MY daughter and son-in-law went to see We Will Rock You at the Grand Theatre in Leeds.

They had booked the train from Brough although were disappointed to find that the last train home left at 10.25.

This, of course, meant that they had to miss the end of the show.

We are encouraged to make use of our public transport and yet there is no liaising between theatre and train. We saw the show and we dare not tell them how good the finale was.

To add insult to injury, they had to wait 20 minutes while a driver was found.

Bright sparks cut out power

From: David Nash, Scarborough Road, West Heslerton, Malton.

WE have been advised by the contractors acting on behalf of Northern Powergrid that our electricity supply will be interrupted for up to six hours today.
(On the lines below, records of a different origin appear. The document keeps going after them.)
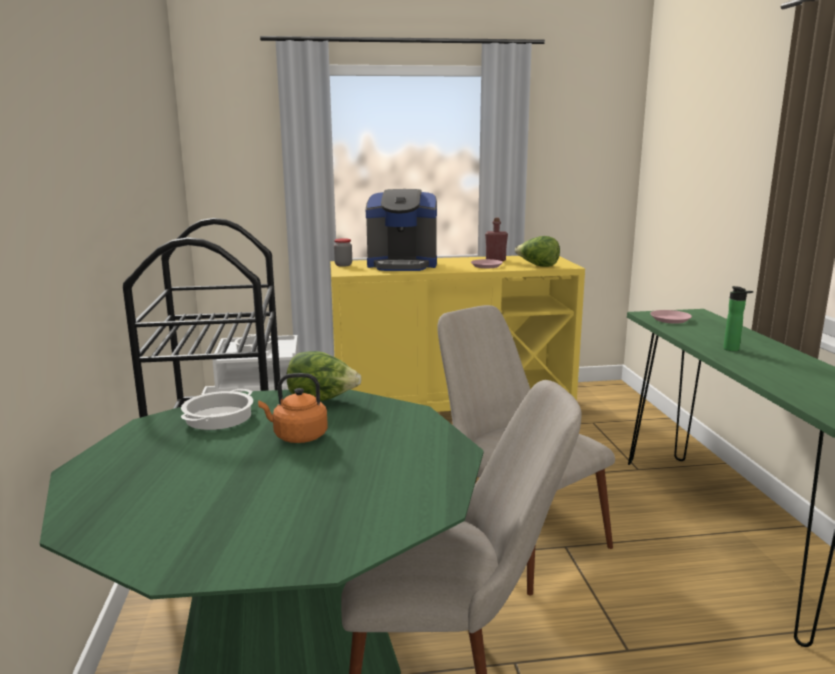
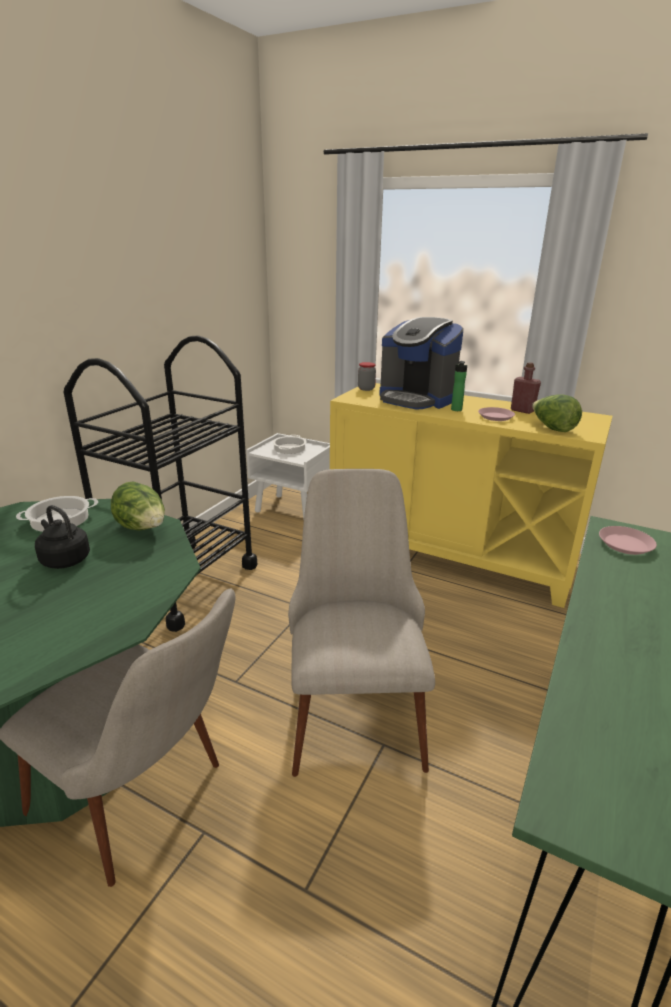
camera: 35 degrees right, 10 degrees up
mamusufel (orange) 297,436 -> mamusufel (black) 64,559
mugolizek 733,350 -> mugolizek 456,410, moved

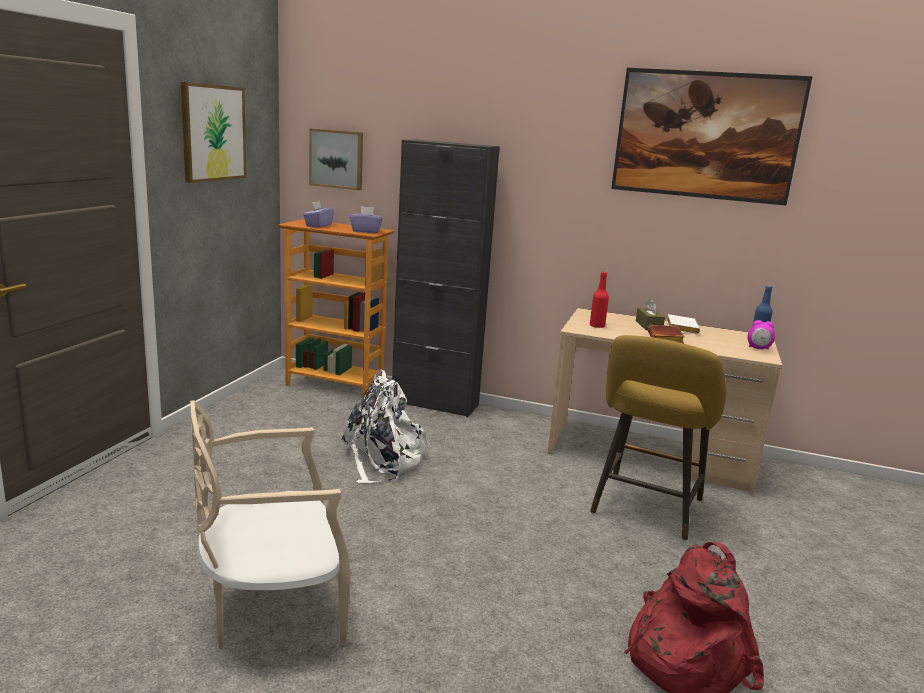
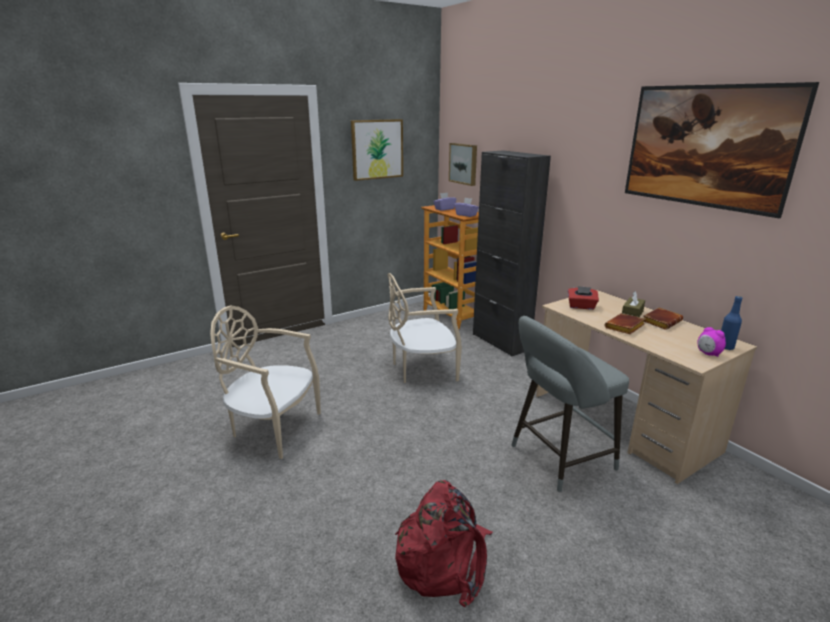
camera: 40 degrees right, 5 degrees up
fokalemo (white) 383,460 -> gutirufun (beige) 422,369
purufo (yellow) 645,510 -> purufo (grey) 557,459
mugolizek (red) 597,326 -> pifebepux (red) 581,306
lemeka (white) 680,328 -> lemeka (brown) 661,321

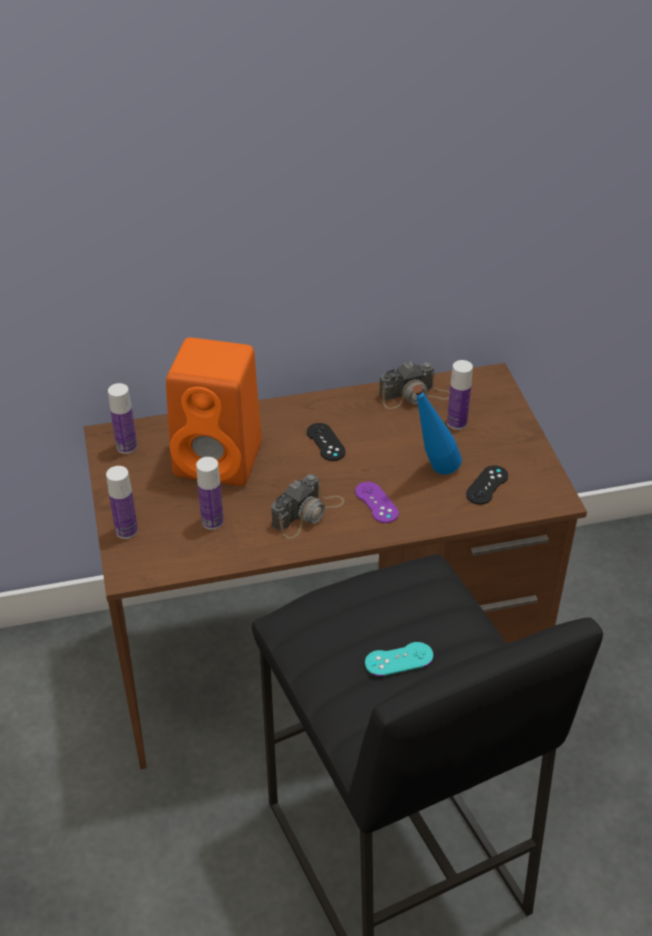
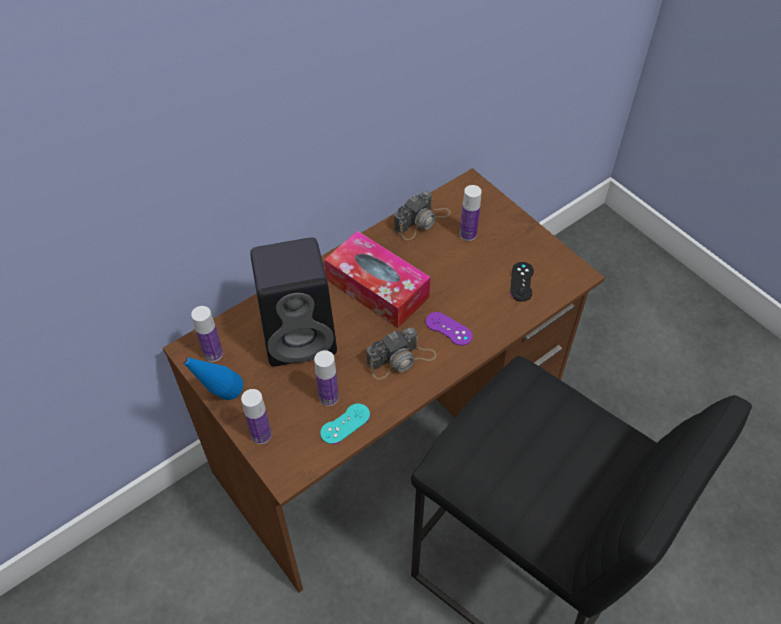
camera: 25 degrees left, 10 degrees up
mugolizek (blue) 432,473 -> mugolizek (blue) 220,402, moved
This is to enable them to carry out tree trimming work.

I do, of course, appreciate that such work has to be carried out from time to time to prevent damage to the overhead power lines, but I do not believe that it is a problem that has cropped up overnight.

Trees are comparatively slow growing so I would have thought that with proper foresight and planning this work could have been scheduled for the warmer summer months. Instead local residents will be losing heating and cooking facilities during the colder winter month of December. We cannot decamp to the local public house as that will have to close.
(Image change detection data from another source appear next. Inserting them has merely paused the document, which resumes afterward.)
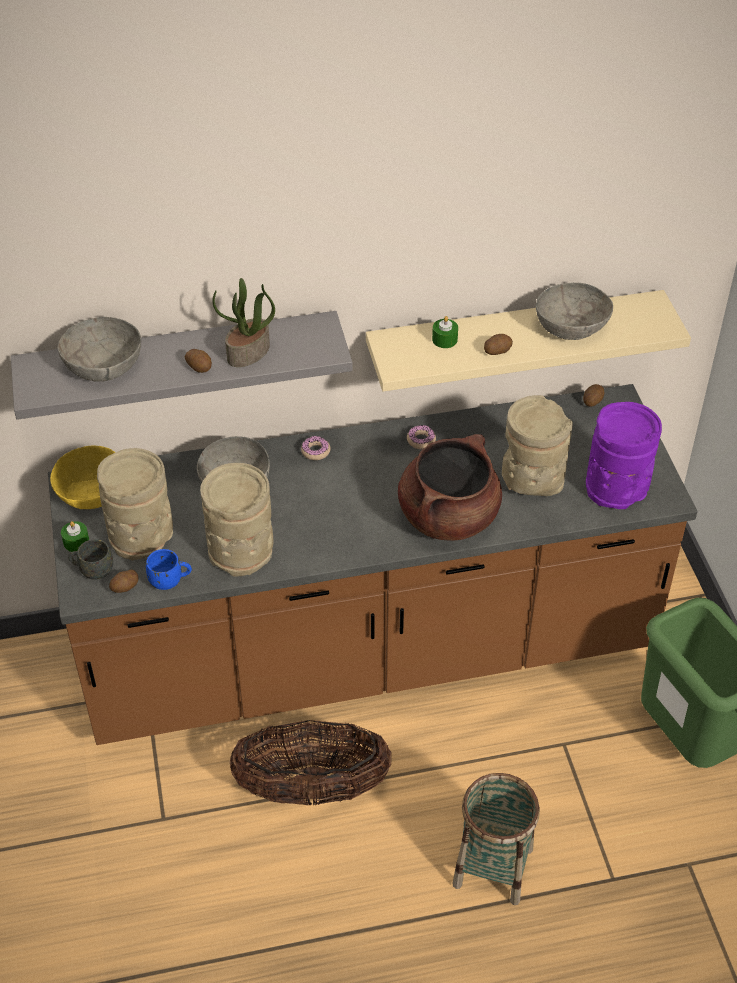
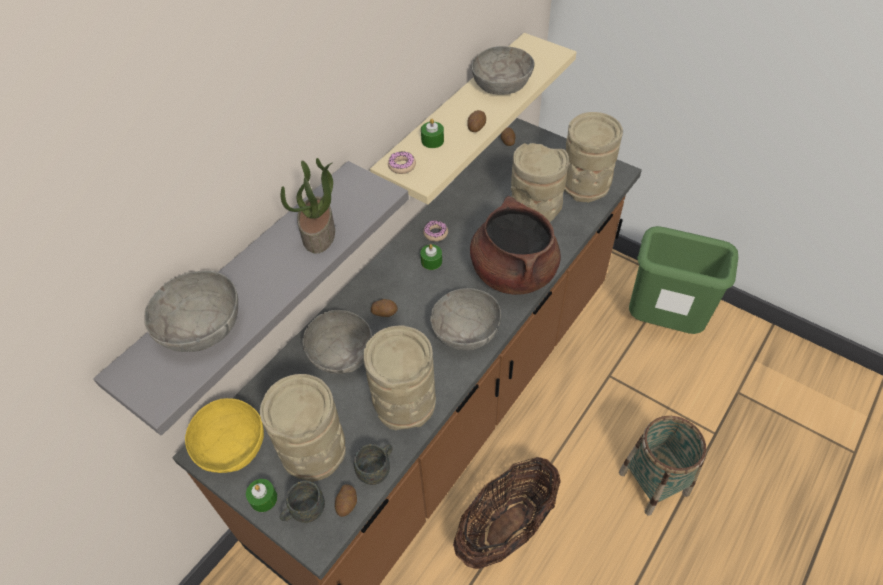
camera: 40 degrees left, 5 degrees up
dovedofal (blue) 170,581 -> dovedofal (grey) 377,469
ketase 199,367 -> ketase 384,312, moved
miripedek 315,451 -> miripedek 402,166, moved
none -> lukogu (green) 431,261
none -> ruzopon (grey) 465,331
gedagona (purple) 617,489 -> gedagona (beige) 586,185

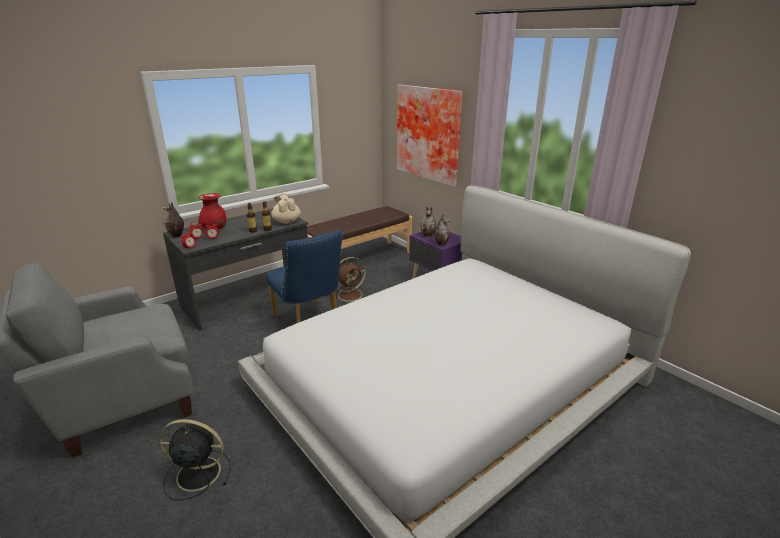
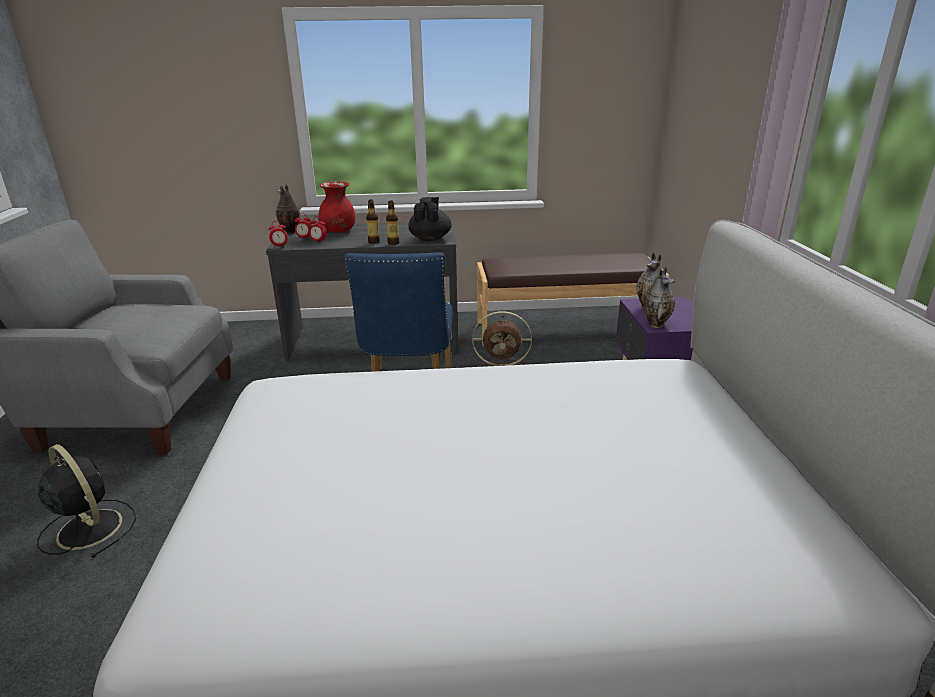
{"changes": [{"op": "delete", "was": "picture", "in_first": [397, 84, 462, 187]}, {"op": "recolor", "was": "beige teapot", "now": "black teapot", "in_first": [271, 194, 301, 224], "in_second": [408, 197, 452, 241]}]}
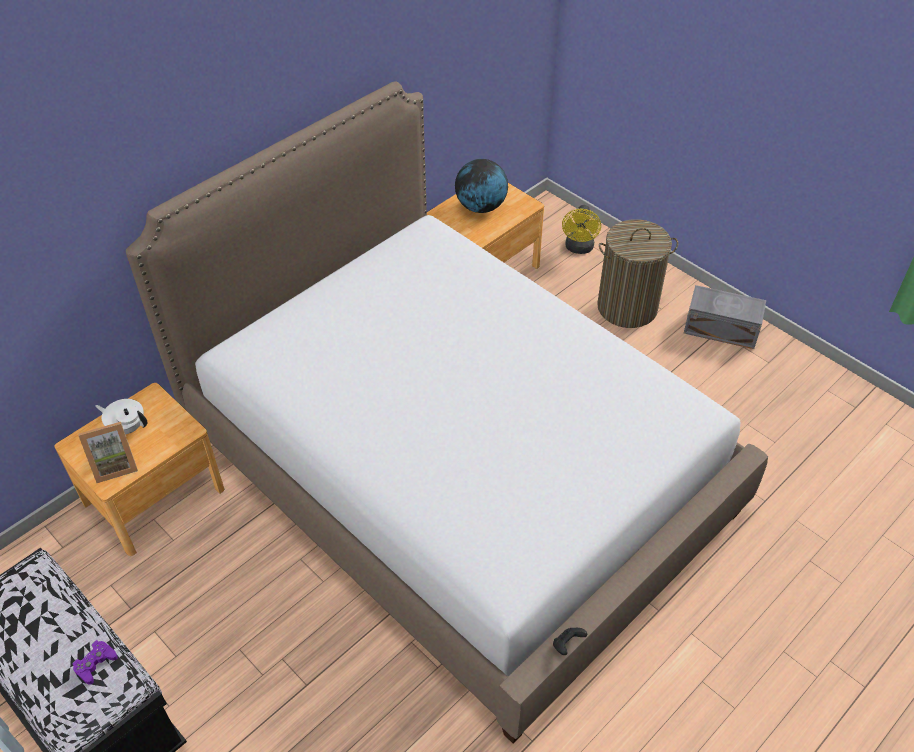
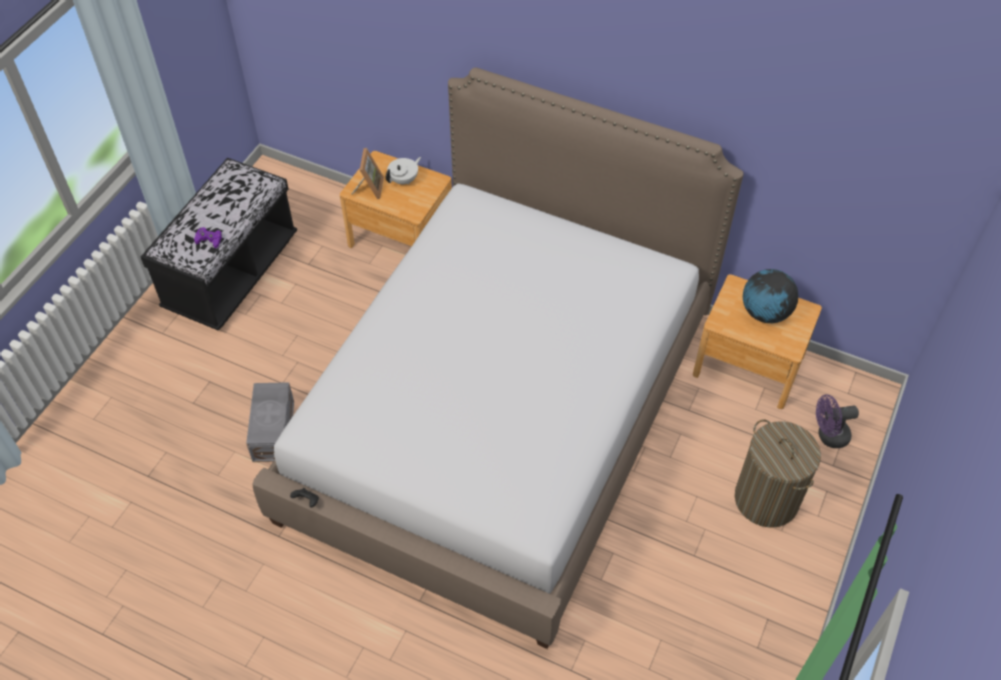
{"changes": [{"op": "move", "was": "grey storage box", "in_first": [684, 285, 766, 349], "in_second": [246, 382, 294, 462]}, {"op": "recolor", "was": "yellow fan", "now": "purple fan", "in_first": [562, 205, 601, 254], "in_second": [816, 395, 859, 448]}, {"op": "rotate", "was": "picture frame", "in_first": [78, 422, 138, 483], "in_second": [351, 148, 384, 199], "clockwise": -135}, {"op": "rotate", "was": "white teapot", "in_first": [95, 399, 148, 434], "in_second": [386, 157, 421, 185], "clockwise": 45}]}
No doubt the bright sparks who planned this work will be sitting in their centrally heated office, enjoying a cup of hot steaming coffee while the like of ourselves will be huddled under blankets to try to keep warm. Not an enjoyable prospect especially for the old and infirm. At least we will have the foresight to make ourselves a flask of tea or coffee to help keep us going while the power is off. The recent words of Jeremy Clarkson come to mind when I think about the people who planned this work.

Absurd plan for boundary

From: Iain Morris, Caroline Street, Saltaire.

i HAVE received a letter from Marilyn Lister of the office of the Conservative Party co-chairman, on boundary changes.

She says: “The Conservative Party has proposed to the Boundary Commission that Worth Valley should return to Keighley and that there should be a Shipley seat including Baildon.”

All of which I agree with and have written to the Boundary Commission accordingly.

However, the Conservatives make no mention of other changes proposed for Bradford, namely in Bradford East where we would have the absurd situation of a Leeds MP representing a large part of the constituency. Sitting MP David Ward, Liberal Democrat, is voicing his concerns on the effect this would have on Bradford.

Party politics should come second to what is best for the whole of the Bradford Metropolitan District which has one of the fastest growing populations in Britain.